Describe, in words, what these expressions will match:

(.)\1\1

This will match any character (except \n) repeated three times consecutively.

sample_string <- c("AAA", "BBB", "BCCC", "ABBCB")
str_view(sample_string, "(.)\\1\\1")

Exercise 3B

"(.)(.)\\2\\1"

This will match any two characters, repeated in reverse.

sample_string <- c("ANNA", "BABA", "UOMMO", "ABBACADABBADOO")
str_view_all(sample_string, "(.)(.)\\2\\1")

Exercise 3C

(..)\1

This will match any two characters, repeated.

sample_string <- c("MAMA", "PAPA", "GAGAGA", "HAHAHAHA")
str_view_all(sample_string, "(..)\\1")

Exercise 3D

"(.).\\1.\\1"

This will match five characters that have the same first, third and fifth character.

sample_string <- c("DADDY", "DADADY", "NANNA", "NANXN")
str_view(sample_string, "(.).\\1.\\1")

Exercise 3E

"(.)(.)(.).*\\3\\2\\1"

This will match any three characters, repeated in reverse, with no or any number of characters in between.

sample_string <- c("ABCCB", "ABCCBA", "ABCXCBA", "ABCXYCBA", "ABCX CBAY")
str_view(sample_string, "(.)(.)(.).*\\3\\2\\1")

Exercise 4

Exercise 4A

Construct regular expressions to match words that:

Start and end with the same character.

"^(.).*\\1$"

See below, only the vector elements that start and end with the same character are viewed.

sample_string <- c("ABCCB", "ABCXCBA", "ZBCXYCBZ", "ZBCXYZCBA")
str_view(sample_string, "^(.).*\\1$")

Exercise 4B

Contain a repeated pair of letters (e.g. “church” contains “ch” repeated twice.)

"(..).*\\1"

See below for the regex in practice.

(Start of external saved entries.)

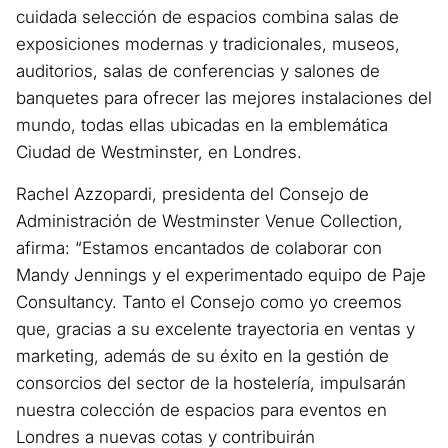
cuidada selección de espacios combina salas de
exposiciones modernas y tradicionales, museos,
auditorios, salas de conferencias y salones de
banquetes para ofrecer las mejores instalaciones del
mundo, todas ellas ubicadas en la emblemática
Ciudad de Westminster, en Londres.
Rachel Azzopardi, presidenta del Consejo de
Administración de Westminster Venue Collection,
afirma: “Estamos encantados de colaborar con
Mandy Jennings y el experimentado equipo de Paje
Consultancy. Tanto el Consejo como yo creemos
que, gracias a su excelente trayectoria en ventas y
marketing, además de su éxito en la gestión de
consorcios del sector de la hostelería, impulsarán
nuestra colección de espacios para eventos en
Londres a nuevas cotas y contribuirán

I tried adding {2} or ? but it didn’t end the churchitch match after the second ch.

sample_string <- c("ABCCAB", "church", "ladeeadi", "ZBCXYXYZA", "churchitch")
str_view(sample_string, "(..).*\\1")

Exercise 4C

Contain one letter repeated in at least three places (e.g. “eleven” contains three “e”s.)

"(.).*\\1.*\\1"

See below

sample_string <- c("ABCCAB", "eleven", "DADDY", "ladeeadi", "ZBCXYAYAAY")
str_view(sample_string, "(.).*\\1.*\\1")

Source Files

The R Markdown file for this document is saved here, github.com/pkofy/DATA607, with the name “DATA607WK3Assignment.rmd”.